"I do not believe so." He thought for a moment. "Definitely, no."

"Neither do I. It wasn't broadcast, either, but was directed at any member of a special race or tribe—very special. Classification, straight Z's to ten or twelve places, she ... or it ... seemed to be trying to specify."

"A frigid race of extreme type, adapted to an environment having a temperature of only a few degrees absolute."

"Yes. Like you, only more so." Kay paused, trying to put into intelligible thought a picture inherently incapable of reception or recognition by her as yet strictly three-dimensional intelligence. "Something like the Eich, too, but not much. Their visible aspect was obscure, fluid ... amorphous ... indefinite? ... skip it—I couldn't really perceive it, let alone describe it. I wish you had caught that thought."

"I wish so, too—it is extremely interesting. But tell me—if the thought was directed, not broadcast, how could you have received it?"
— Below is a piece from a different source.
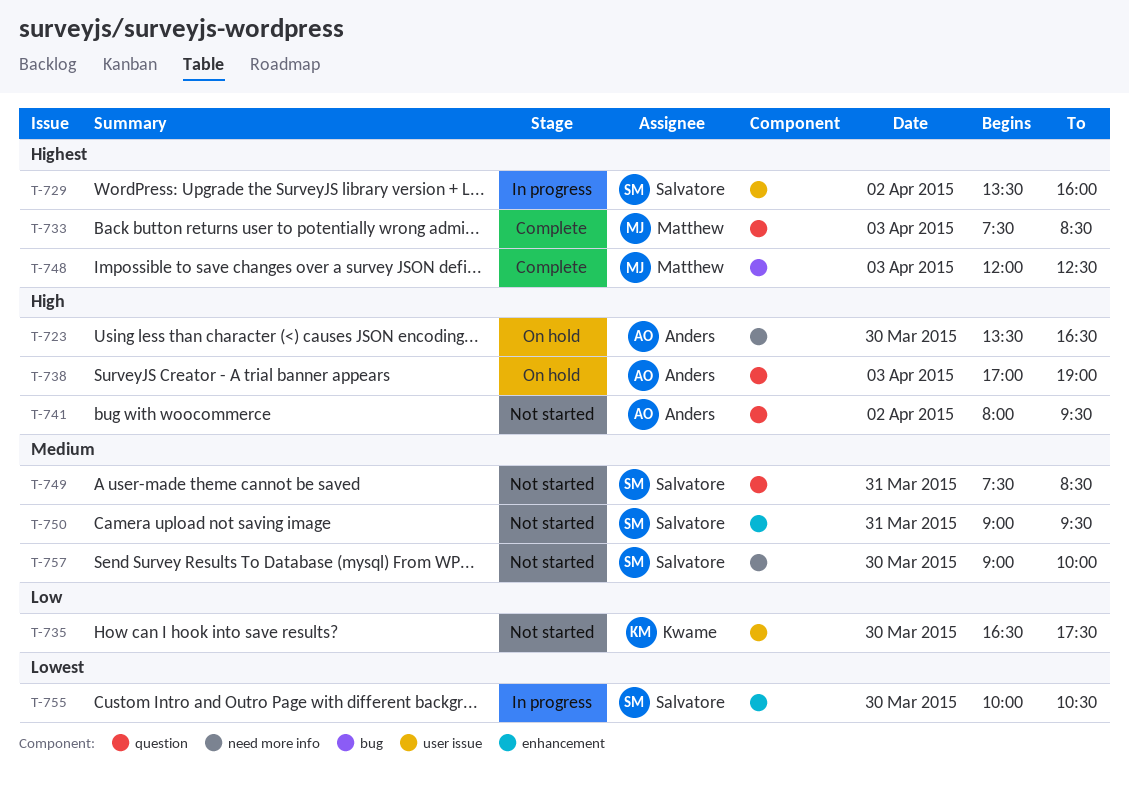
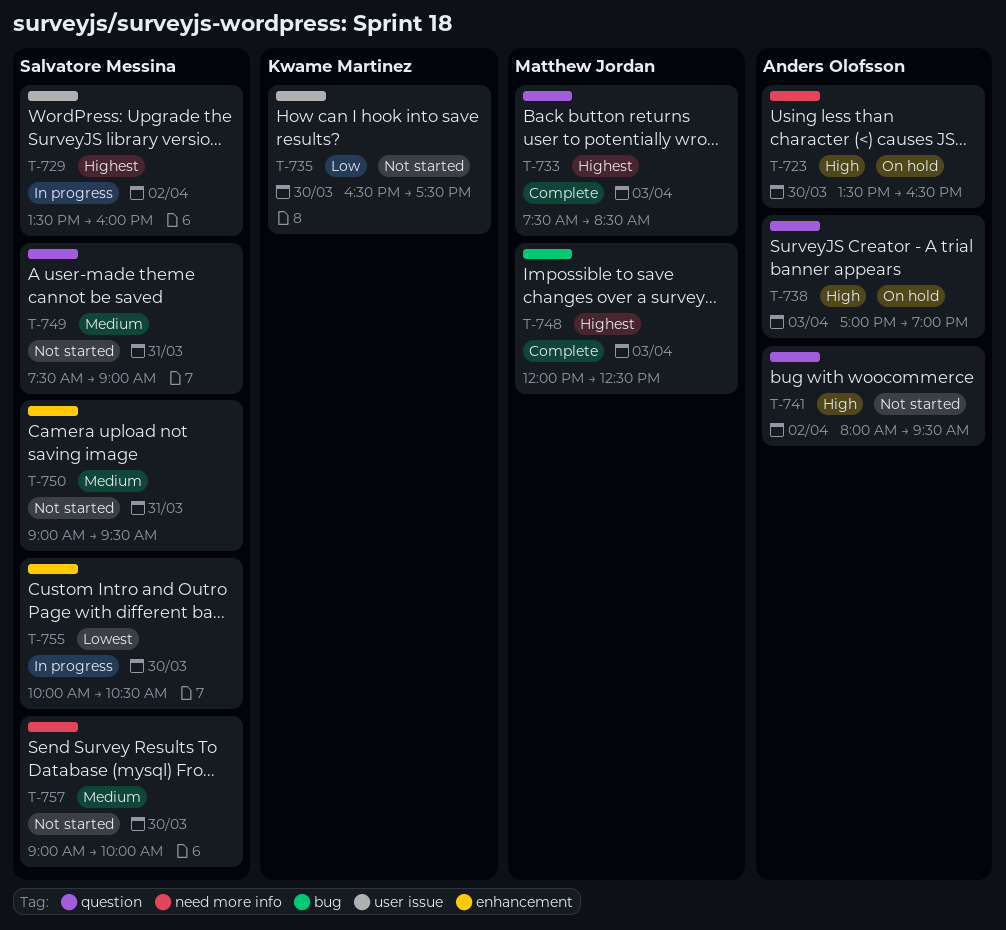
T-749, ends: 08:30 -> 09:00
"That's the funniest part of the whole thing." Nadreck could feel the girl frown in concentration. "It came at me from all sides at once—never felt anything like it. Naturally I started feeling around for the source—particularly since it was a distress signal—but before I could get even a general direction of the origin it ... it ... well, it didn't really disappear or really weaken, but something happened to it. I couldn't read it any more—and that really did throw me for a loss." She paused, then went on. "It didn't so much go away as go down, some way or other. Then it vanished completely, without really going anywhere. I know that I'm not making myself clear—I simply can't—but have I given you enough leads so that you can make any sense at all out of any part of it?"

"I'm very sorry to say that I can not."


Nor could he, ever, for excellent reasons. That girl had a mind whose power, scope, depth, and range she herself did not, could not even dimly understand; a mind to be fully comprehended only by an adult of her own third level. That mind had in fact received in toto a purely fourth-dimensional thought. If Nadreck had received it, he would have understood it and recognized it for what it was only because of his advanced Arisian training—no other Palainian could have done so—and it would have been sheerly unthinkable to him that any warm-blooded and, therefore, strictly three-dimensional entity could by any possibility receive such a thought; or, having received it, could understand any figment of it. Nevertheless, if he had really concentrated the full powers of his mind upon the girl's attempted description, he might very well have recognized in it the clearest possible three-dimensional delineation of such a thought; and from that point he could have gone on to a full understanding of the Children of the Lens.

However, he did not so concentrate. It was constitutionally impossible for him to devote real mental effort to any matter not immediately pertaining to the particular task in hand. Therefore neither he nor Karen Kinnison were to know until much later that she had been en rapport with one of Civilization's bitterest, most implacable foes; that she had seen with clairvoyant and telepathic accuracy the intrinsically three-dimensionally-indescribable form assumed in their winter by the horrid, the monstrous inhabitants of that viciously hostile world, the unspeakable planet Ploor!